At dinner they sat alone.
Burris said, “Tell me about your children, Lona. Have you ever seen them?”
“Not really. Not so I could touch, except only once. Just on screens.”
“And Chalk will really get you some to raise?”
“He said he would.”
“Do you believe him?”
“What else can I do?” she asked. Her hand covered his. “Do your legs hurt you?”
“Not really.”
Neither of them ate much. After dinner films were shown: vivid tridims of an Antarctic winter. The darkness was the darkness of death, and a death-wind scoured across the plateau, lifting the top layer of snow like a million knives. Lona saw the penguins standing on their eggs, warming them.

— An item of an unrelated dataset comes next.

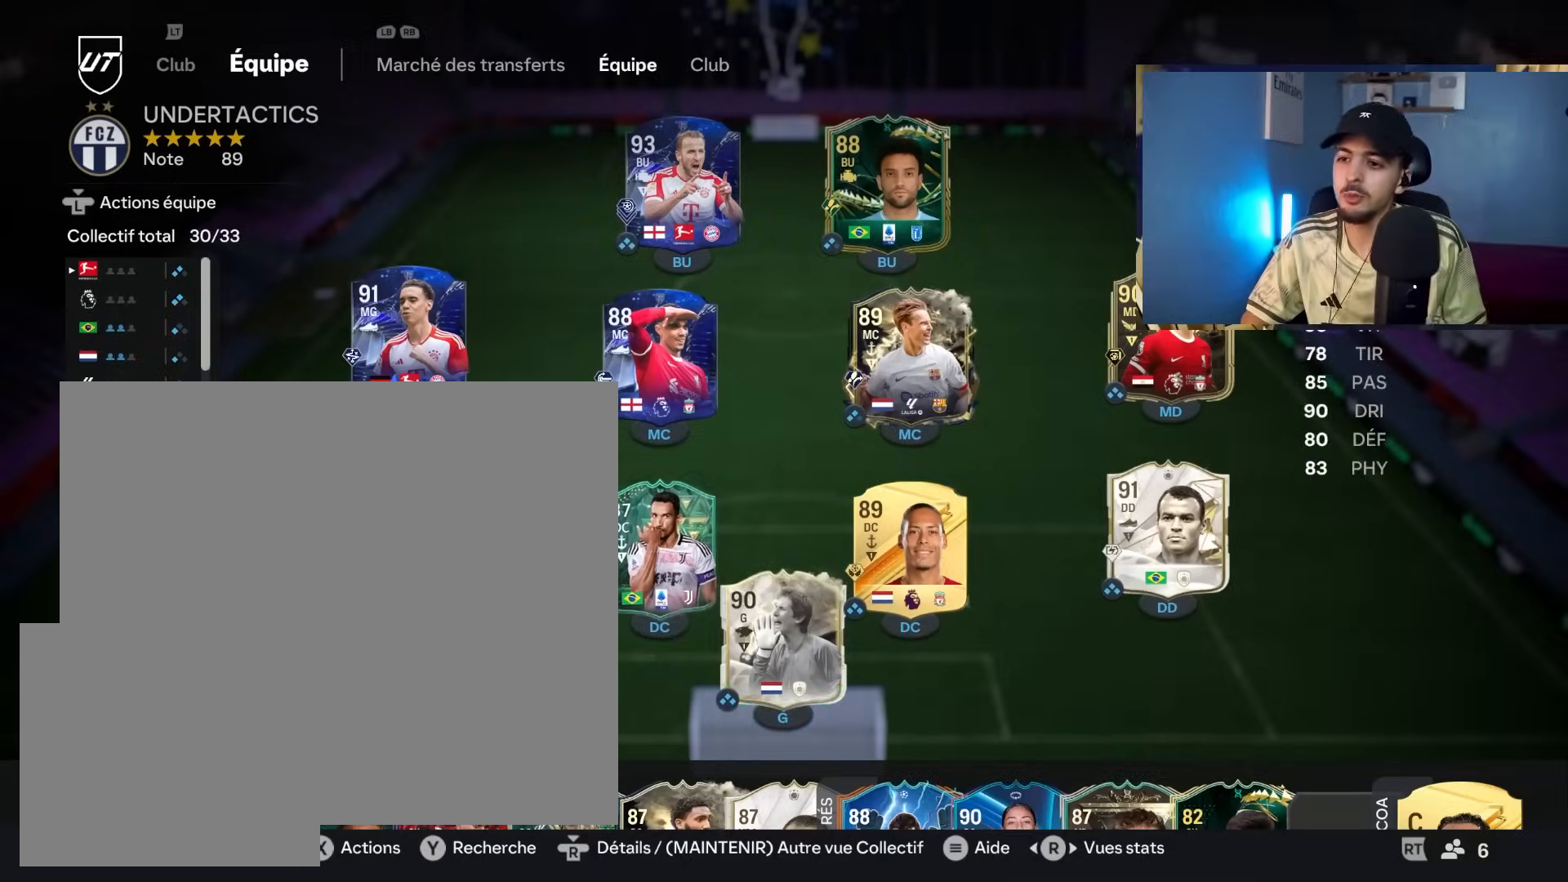
{"buttons": [], "left_stick": "center", "right_stick": "center", "events": [[33, "left_stick", "center"]]}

And then she saw ragged penguins driven before the gale, marching overland while a cosmic drum throbbed in the heavens and invisible hellhounds leaped on silent pads from peak to peak. The film ended with sunrise; the ice stained blood-red with the dawn of a six-month night; the frozen ocean breaking up, giant floes clashing and shattering. Most of the hotel guests went from the screening-room to the lounge. Lona and Burris went to bed. They did not make love. Lona sensed the storm building within him, and knew that it would burst forth before morning came.